O Problema das Filas nas Salas Vips nos Principais Aeroportos

As Salas VIP dos principais aeroportos viraram refém do próprio sucesso: filas na entrada, poltronas ocupadas e buffet esvaziado transformaram o que era refúgio em mais um ambiente caótico da viagem.

Esse equilíbrio funcionava. Havia gente, claro, mas havia também poltrona vazia, prato limpo e banheiro disponível.

O Problema das Filas nas Salas VIP nos Principais Aeroportos

Quem viaja com alguma frequência já percebeu. A cena se repete em Guarulhos, no Galeão, em Lisboa, Madrid, Miami, Frankfurt. Você chega cansado, com três horas de conexão pela frente, passa o cartão no leitor da sala VIP esperando aquele alívio conhecido — e encontra uma fila. Às vezes pequena, de dez minutos. Às vezes absurda, dobrando o corredor, com funcionários pedindo paciência enquanto olham constrangidos para o tablet.

A sala VIP, que por décadas foi sinônimo de exclusividade e sossego, está passando por uma crise silenciosa. E ela não é pontual. É estrutural.

Como chegamos até aqui

Para entender por que as filas se tornaram rotina, vale voltar alguns anos. Até mais ou menos 2015, frequentar uma sala VIP era privilégio de três grupos bem definidos: passageiros de classe executiva e primeira classe, membros de programas de fidelidade nos níveis mais altos (Diamante, Platinum, Star Alliance Gold, oneworld Emerald) e alguns portadores de cartões premium específicos, que ainda eram produtos de nicho.

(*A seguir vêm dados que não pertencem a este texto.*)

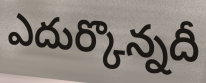
ఎదుర్కొన్నదీ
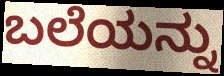
ಬಲೆಯನ್ನು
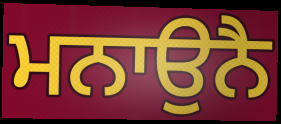
ਮਨਾਉਨੈ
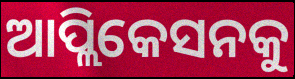
ଆପ୍ଲିକେସନକୁ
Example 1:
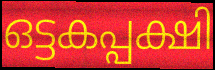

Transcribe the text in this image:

Esse equilíbrio funcionava. Havia gente, claro, mas havia também poltrona vazia, prato limpo e banheiro disponível.

O que mudou foi a popularização agressiva dos cartões de crédito com benefícios de sala VIP. Priority Pass, LoungeKey, Dragon Pass, Mastercard Black, Visa Infinite, American Express Platinum. De repente, o acesso deixou de ser recompensa por lealdade ao programa de milhas e virou cortesia de um cartão que qualquer pessoa com renda razoável conseguia. Somando os cartões brasileiros, os internacionais e os programas independentes, o número de pessoas com direito à entrada explodiu.

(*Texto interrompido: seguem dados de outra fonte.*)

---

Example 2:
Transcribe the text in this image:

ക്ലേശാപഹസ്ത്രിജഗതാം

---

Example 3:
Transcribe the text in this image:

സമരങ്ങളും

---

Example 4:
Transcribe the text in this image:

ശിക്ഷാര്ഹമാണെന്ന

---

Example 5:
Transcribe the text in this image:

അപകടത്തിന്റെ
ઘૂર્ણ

Só que a infraestrutura não acompanhou. E aí começou o problema.

A matemática que ninguém fez

Uma sala VIP típica de aeroporto internacional tem capacidade para algo entre 150 e 400 pessoas. Algumas maiores, como a Plaza Premium de Hong Kong ou a Centurion Lounge de Nova York, chegam a comportar 500. Mas a demanda potencial, hoje, é muitas vezes superior a isso em horários de pico.

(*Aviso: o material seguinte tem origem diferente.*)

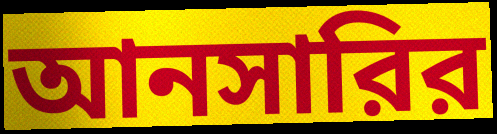
আনসারির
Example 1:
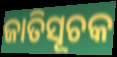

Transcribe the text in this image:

ଜାତିସୂଚକ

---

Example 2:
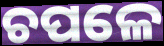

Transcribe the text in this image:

ଚପଳେ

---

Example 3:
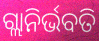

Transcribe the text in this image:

ଗ୍ଲାନିର୍ଭବତି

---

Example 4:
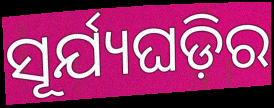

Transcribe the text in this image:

ସୂର୍ଯ୍ୟଘଡ଼ିର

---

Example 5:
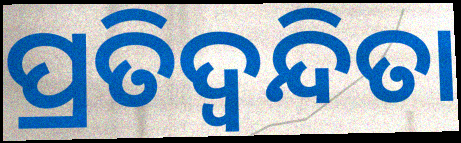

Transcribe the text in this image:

ପ୍ରତିଦ୍ଵନ୍ଦିତା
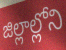
జిల్లాల్లోని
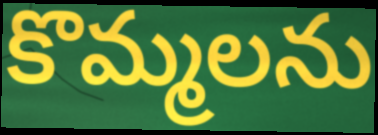
కొమ్మలను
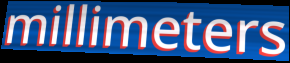
millimeters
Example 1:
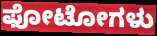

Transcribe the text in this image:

ಫೋಟೋಗಳು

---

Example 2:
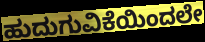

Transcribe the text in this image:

ಹುದುಗುವಿಕೆಯಿಂದಲೇ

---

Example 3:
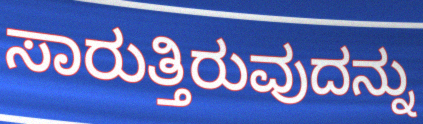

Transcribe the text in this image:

ಸಾರುತ್ತಿರುವುದನ್ನು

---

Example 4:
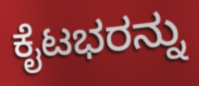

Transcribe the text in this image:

ಕೈಟಭರನ್ನು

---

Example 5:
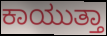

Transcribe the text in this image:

ಕಾಯುತ್ತಾ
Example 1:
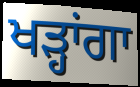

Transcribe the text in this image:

ਖੜ੍ਹਾਂਗਾ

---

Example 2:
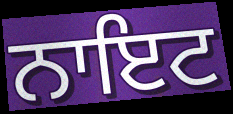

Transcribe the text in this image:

ਨਾਇਟ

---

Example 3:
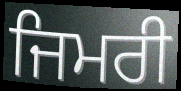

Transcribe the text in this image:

Pense num vôo para a Europa que sai de Guarulhos às 23h. No mesmo terminal, no mesmo horário, há outros cinco ou seis vôos longos saindo entre 22h e meia-noite. Se cada um desses vôos tem, digamos, 40 passageiros com direito a sala VIP (entre executiva, elite de programa de milhas e cartões), já temos 240 pessoas querendo entrar ao mesmo tempo. E isso considerando só os vôos imediatos — tem ainda o pessoal das conexões, os que chegaram mais cedo, os acompanhantes.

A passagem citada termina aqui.